[RECORD EXTRACTS — start]

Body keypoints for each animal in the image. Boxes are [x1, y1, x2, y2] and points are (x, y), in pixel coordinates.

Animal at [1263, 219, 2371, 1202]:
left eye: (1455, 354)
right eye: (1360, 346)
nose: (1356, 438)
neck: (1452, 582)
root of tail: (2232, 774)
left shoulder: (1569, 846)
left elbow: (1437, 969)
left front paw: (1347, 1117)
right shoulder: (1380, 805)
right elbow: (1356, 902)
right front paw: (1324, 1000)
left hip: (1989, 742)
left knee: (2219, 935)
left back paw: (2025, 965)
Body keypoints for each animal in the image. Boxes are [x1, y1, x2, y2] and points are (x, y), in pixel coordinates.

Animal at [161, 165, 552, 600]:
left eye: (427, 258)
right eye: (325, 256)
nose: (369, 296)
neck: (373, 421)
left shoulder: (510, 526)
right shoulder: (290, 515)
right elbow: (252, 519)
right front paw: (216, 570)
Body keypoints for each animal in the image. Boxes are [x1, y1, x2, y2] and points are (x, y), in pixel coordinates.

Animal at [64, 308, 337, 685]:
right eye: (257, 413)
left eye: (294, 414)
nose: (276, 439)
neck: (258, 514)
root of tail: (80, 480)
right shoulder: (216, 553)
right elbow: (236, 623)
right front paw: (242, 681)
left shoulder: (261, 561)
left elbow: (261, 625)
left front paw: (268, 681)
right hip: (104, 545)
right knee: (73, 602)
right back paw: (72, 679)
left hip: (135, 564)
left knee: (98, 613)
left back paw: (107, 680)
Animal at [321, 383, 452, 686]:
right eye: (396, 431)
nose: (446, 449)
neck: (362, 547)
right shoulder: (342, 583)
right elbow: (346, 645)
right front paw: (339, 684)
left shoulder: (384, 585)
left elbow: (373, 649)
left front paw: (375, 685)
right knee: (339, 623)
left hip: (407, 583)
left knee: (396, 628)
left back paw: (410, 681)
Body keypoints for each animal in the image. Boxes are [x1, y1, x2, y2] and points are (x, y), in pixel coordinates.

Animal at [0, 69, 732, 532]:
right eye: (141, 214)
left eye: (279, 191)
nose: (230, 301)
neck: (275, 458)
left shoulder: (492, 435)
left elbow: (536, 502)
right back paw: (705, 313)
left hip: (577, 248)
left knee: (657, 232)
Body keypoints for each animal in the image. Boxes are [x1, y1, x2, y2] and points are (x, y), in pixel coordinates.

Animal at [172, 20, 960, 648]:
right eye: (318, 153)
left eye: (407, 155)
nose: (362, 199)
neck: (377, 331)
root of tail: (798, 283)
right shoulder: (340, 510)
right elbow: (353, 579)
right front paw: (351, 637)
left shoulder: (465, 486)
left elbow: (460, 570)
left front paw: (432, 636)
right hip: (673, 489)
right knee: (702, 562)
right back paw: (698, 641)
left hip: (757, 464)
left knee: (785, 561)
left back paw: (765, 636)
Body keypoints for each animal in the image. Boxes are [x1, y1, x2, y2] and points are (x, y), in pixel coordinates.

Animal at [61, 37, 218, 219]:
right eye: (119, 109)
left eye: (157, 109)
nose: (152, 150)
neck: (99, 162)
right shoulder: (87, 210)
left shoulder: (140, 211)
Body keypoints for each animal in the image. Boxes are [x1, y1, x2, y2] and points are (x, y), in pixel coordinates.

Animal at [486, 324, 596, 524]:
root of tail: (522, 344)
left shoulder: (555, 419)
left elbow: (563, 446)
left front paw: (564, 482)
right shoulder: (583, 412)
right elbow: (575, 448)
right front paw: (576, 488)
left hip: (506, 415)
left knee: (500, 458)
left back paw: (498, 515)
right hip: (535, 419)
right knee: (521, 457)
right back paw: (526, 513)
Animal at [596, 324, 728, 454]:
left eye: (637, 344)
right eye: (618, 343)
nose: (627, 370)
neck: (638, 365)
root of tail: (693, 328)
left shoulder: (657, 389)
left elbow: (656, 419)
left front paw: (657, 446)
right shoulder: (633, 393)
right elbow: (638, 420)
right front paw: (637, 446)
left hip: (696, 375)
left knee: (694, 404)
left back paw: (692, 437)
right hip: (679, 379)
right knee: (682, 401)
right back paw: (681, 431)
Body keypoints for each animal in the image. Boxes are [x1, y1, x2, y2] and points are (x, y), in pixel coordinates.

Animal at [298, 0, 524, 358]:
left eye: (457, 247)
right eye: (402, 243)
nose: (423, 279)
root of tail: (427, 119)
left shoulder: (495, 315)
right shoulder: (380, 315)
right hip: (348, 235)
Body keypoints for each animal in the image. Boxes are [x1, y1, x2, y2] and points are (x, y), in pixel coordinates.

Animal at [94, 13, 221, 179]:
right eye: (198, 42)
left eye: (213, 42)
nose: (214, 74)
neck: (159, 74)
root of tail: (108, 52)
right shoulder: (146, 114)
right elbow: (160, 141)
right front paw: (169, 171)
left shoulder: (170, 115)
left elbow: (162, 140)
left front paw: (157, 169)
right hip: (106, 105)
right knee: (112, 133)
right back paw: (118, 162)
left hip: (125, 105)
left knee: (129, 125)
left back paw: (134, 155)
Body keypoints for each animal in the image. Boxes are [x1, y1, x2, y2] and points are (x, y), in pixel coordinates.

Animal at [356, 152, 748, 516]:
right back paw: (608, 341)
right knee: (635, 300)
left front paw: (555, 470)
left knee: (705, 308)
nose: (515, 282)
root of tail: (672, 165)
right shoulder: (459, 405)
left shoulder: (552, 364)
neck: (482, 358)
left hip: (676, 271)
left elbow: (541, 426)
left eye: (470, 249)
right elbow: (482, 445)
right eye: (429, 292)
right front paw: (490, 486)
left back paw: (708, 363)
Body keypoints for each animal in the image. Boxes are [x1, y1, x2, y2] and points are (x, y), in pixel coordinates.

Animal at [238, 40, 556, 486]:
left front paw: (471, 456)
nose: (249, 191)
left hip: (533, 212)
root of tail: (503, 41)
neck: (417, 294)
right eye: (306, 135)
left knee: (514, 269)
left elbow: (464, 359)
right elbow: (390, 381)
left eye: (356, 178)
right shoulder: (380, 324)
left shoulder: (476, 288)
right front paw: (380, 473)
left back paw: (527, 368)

[RECORD EXTRACTS — finish]

WHAT TO WORK ON | Report back every line of the entries in which "tail" occurs.

WRITTEN SOLUTION |
root of tail: (2232, 774)
root of tail: (80, 480)
root of tail: (798, 283)
root of tail: (522, 344)
root of tail: (693, 328)
root of tail: (427, 119)
root of tail: (108, 52)
root of tail: (672, 165)
root of tail: (503, 41)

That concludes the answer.